F-16
ウクライナはF-16をオランダから42機、デンマークから19機取得することになっており、ノルウェーからもの取得数も十数機になる可能性がある。ウクライナ空軍のパイロットは米国やルーマニアで訓練を受けており、最初分のF-16は近々ウクライナに到着する見込みだ。3カ国から供与されるF-16はすべて同じモデルとなっている。
・F-16AM/BM Mid-Life Update
1980年代製の機体を1990年代から2000年初めにかけて大幅に改修した就役中近代化(MLU)型。
F-16は、敵の防空の制圧や破壊をはじめ、最も危険な任務でウクライナ空軍の遂行能力を高めるはずだ。
AN/ASQ-213センサーポッドを備え、AGM-88で武装した単発の超音速機であるF-16は、約130km離れた敵の防空施設の位置を特定し、攻撃目標にできる。

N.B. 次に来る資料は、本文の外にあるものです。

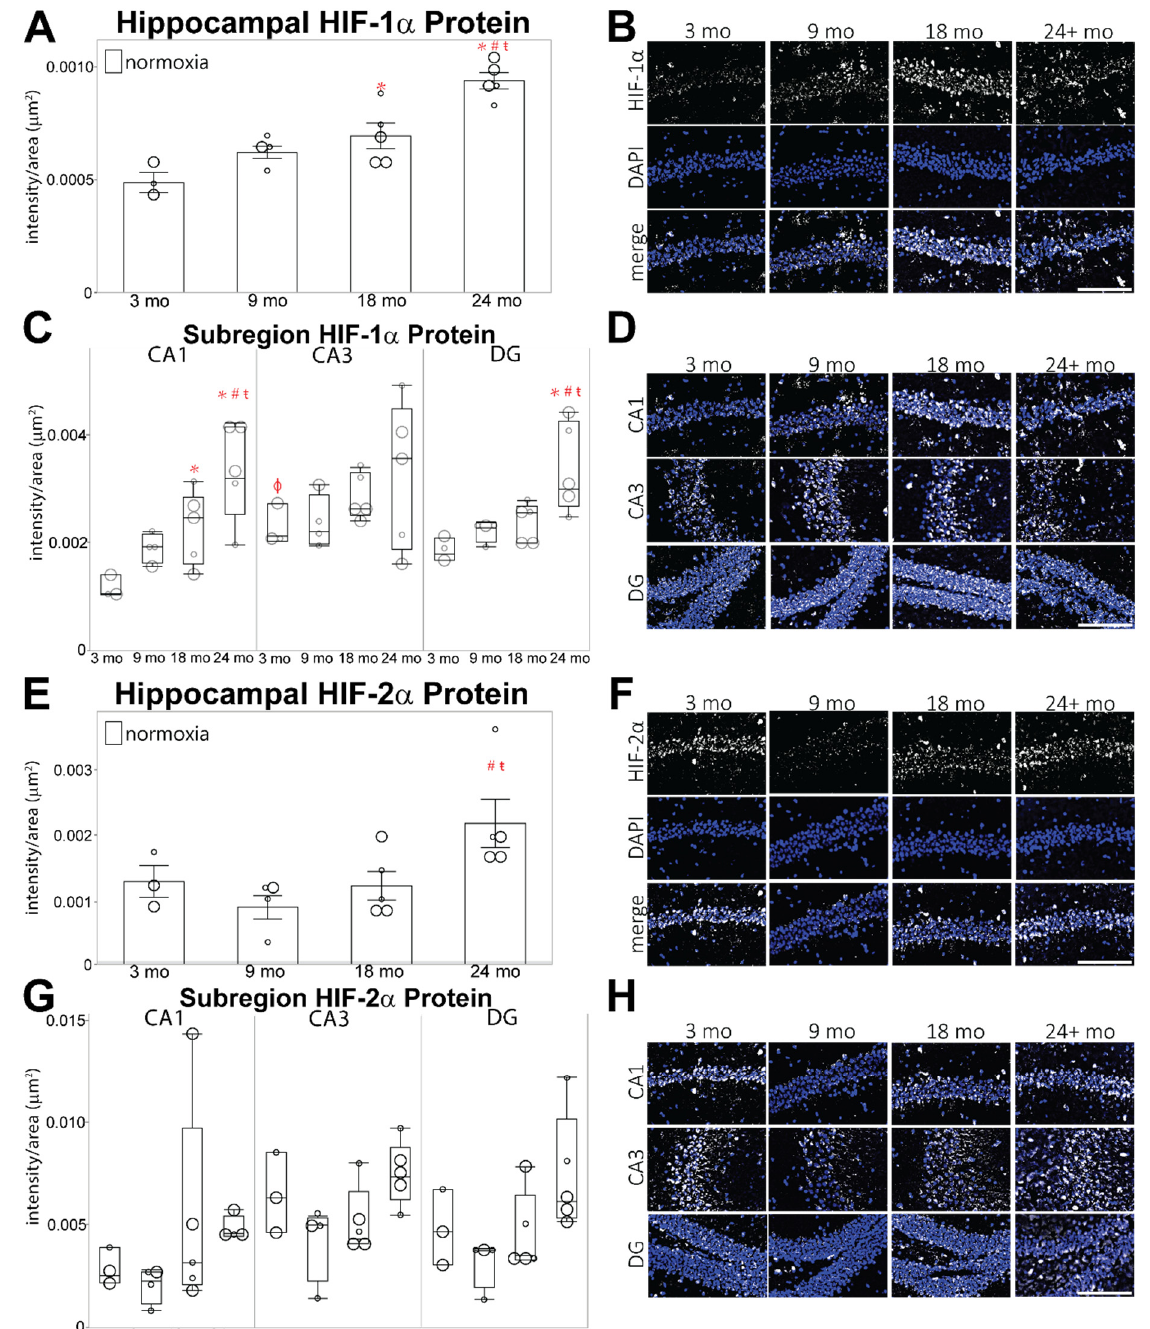
Figure 3. Hippocampal HIF- α protein levels are elevated with age. ( A , E ) HIF-1 α ( A ) and HIF-2 α ( E ) protein reported as intensity/ μ m 2 using IHC on hippocampal slices from 3 mo, 9 mo, 18 mo, and 24 mo age groups. ( B , F ) Representative images of HIF-1 α ( B ) and HIF-2 α ( F ) intensity IHC observations. White spots are HIF-1 α , and blue spots are DAPI. ( C , G ) HIF-1 α ( C ) and HIF-2 α ( G ) protein measured as intensity/ μ m 2 within hippocampal subregions (dentate gyrus [DG], CA1, and CA3) of different aged mice. ( D , H ) Representative images of HIF-1 α ( D ) and HIF-2 α ( H ) intensity within each subregion. Images are displayed as merged channels with HIF-1 α or HIF-2 α in white and DAPI in blue. Scale bar = 150 μ m; p ≤ 0.05; * = compared to 3 mo normoxic control; # = compared to 9 mo; ŧ = compared to 18 mo; ϕ = compared to other age-matched regions; small dots = female mice; large dots = male mice.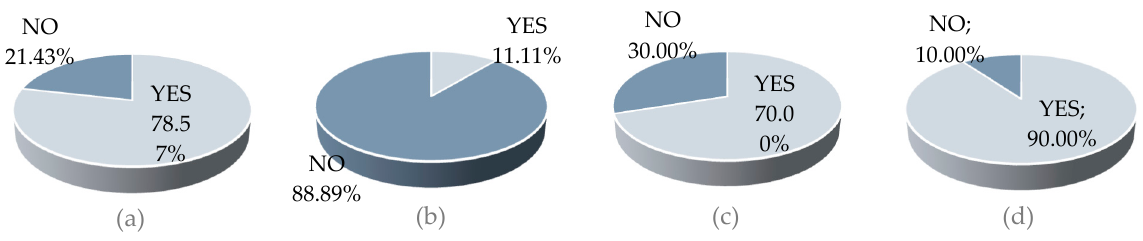
Figure 3. Responses to the questions: ( a ) “Do you use BIM for health and safety processes in your company?” ( b ) “Do you use BIM for hazard detection during the design processes?” ( c ) “Do you use BIM for hazard detection during construction preparation?” ( d ) “Do you use BIM for hazard detection during construction?”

敵の対空兵器を攻撃するのが危険すぎる場合、ADM-160デコイ(おとり)ミサイルを発射して惑わせることも可能だ。
航空優勢の確保任務では、AIM-120空対空ミサイルがF-16の最高の武器になる。AIM-120の最大射程は105km(編集注:AIM-120C型の数字)とされ、ウクライナ空軍が現在用いているR-27ER空対空ミサイルの最大射程よりもやや長い。
AIM-120に関してさらに重要なのは、ミサイル自体に小さなレーダーを搭載するいわゆる「撃ち放し(ファイア・アンド・フォーゲット)」ミサイルだという点だ。戦闘機はAIM-120を射撃後、即離脱できる。一方のR-27ERはセミアクティブレーダー誘導ミサイルで、戦闘機はこのミサイルが飛翔している間、みずからのレーダーで目標を照射し続けなくてはならない。そのため、敵機からの応射にさらされやすい。
F-16のAN/APG-66(V)2レーダーは探知距離が110kmほどあり、MiG-29のN019やSu-27のN001、N010を上回る。F-16はAN/ALQ-213電子戦システムも装備し、センサー、ジャミング装置、チャフ(レーダー電波を散乱させる金属片など)やフレア(赤外線誘導ミサイルを追尾させるおとりの熱源)などの撹乱物を組み合わせて、ミサイルから自機を守る。MiG-29とSu-27にはこうした電子戦システムもない。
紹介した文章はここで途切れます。